Study of LDE225 (Sonidegib) in Combination With Docetaxel in Triple Negative (TN) Advanced Breast Cancer (ABC) Patients
Status:
Completed
Trial end date:
2016-04-01
Target enrollment:
Participant gender:
Summary
This is a single-arm, open-label, phase Ib study. In this trial, patients with Triple
Negative (TN) Advanced Breast Cancer (ABC) will be treated with increasing doses of LDE225
(sonidegib) and docetaxel to determine the Maximum Tolerated Dose (MTD), Dose Limiting
Toxicity (DLT) and Recommended Phase II Dose (RP2D) of the combination.
Eligible patients with hormonal receptors negative and Human Epidermal Growth Factor Receptor
2 (HER2) negative ABC will be included and treated with docetaxel intravenously in every
three weeks cycles.
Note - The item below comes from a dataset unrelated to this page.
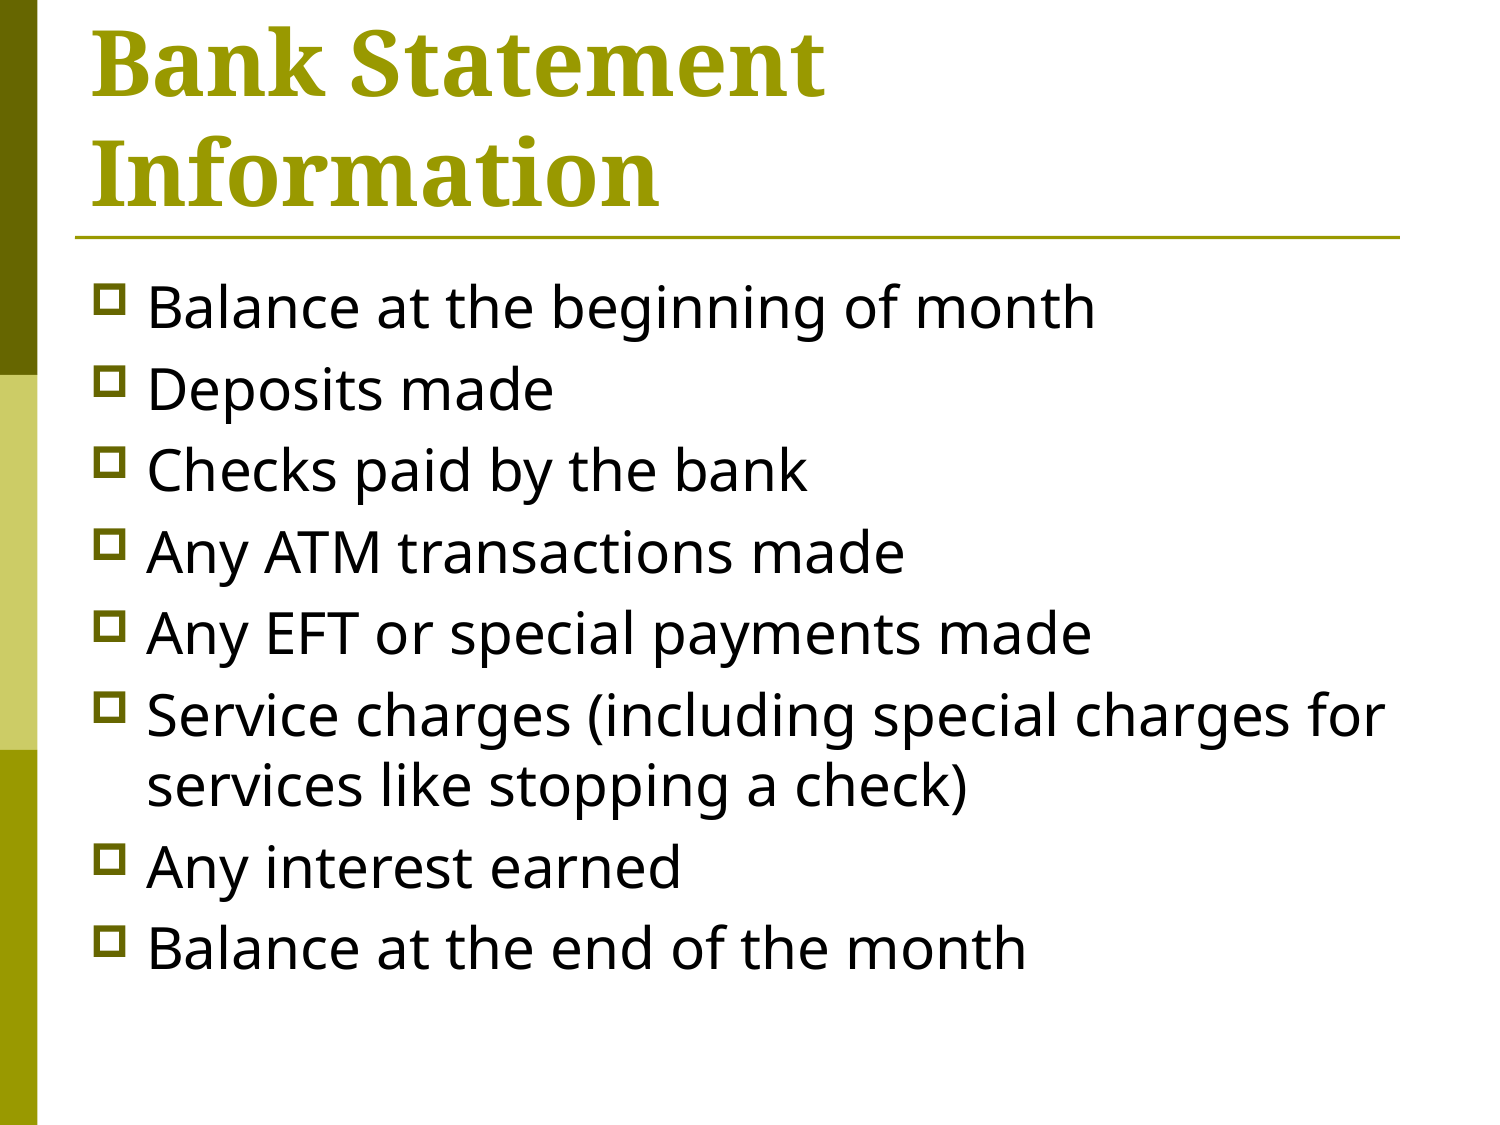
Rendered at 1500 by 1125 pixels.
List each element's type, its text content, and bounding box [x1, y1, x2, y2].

title Bank Statement Information [74, 45, 1426, 233]
list Balance at the beginning of month Deposits made Checks paid by the bank Any ATM transactions made Any EFT or special payments made Service charges (including special charges for services like stopping a check) Any interest earned Balance at the end of the month [74, 262, 1426, 1006]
LDE225 will be administered orally at three dose levels 400, 600 and
800mg one a day (QD) (a -1 dose level is included just in case dose de-escalation is needed).
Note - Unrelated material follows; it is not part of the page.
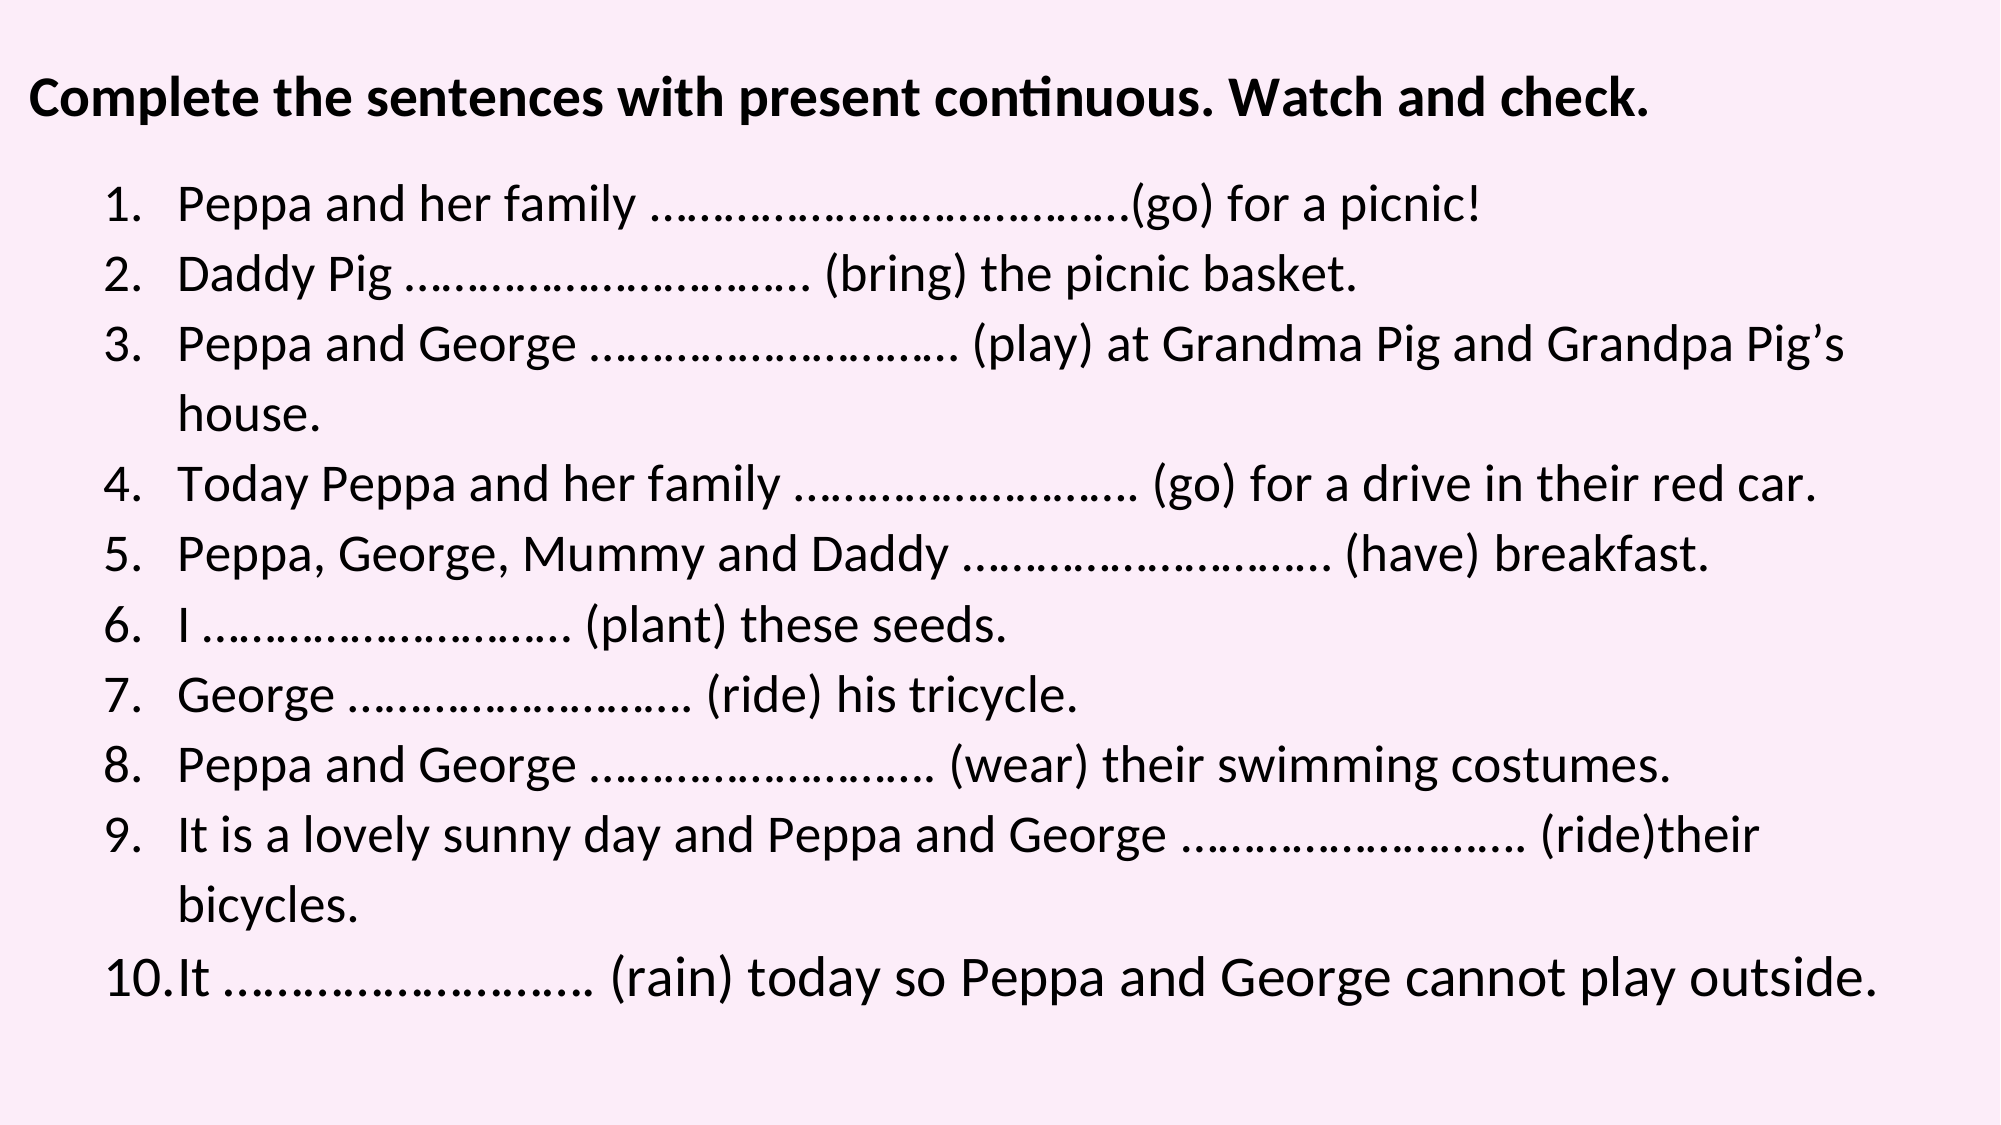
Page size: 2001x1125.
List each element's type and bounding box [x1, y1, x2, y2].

picture [28, 61, 1948, 1052]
Treatment will be repeated on day 1 of a 21-day cycle until radiographic or symptomatic
progression, unacceptable toxicity or withdraws informed consent.
The investigators propose to develop a phase Ib trial with the combination of docetaxel with
LDE225 in TN ABC patients to define the safety, tolerability and RP2D, as well as to have
some information about the efficacy of the combination.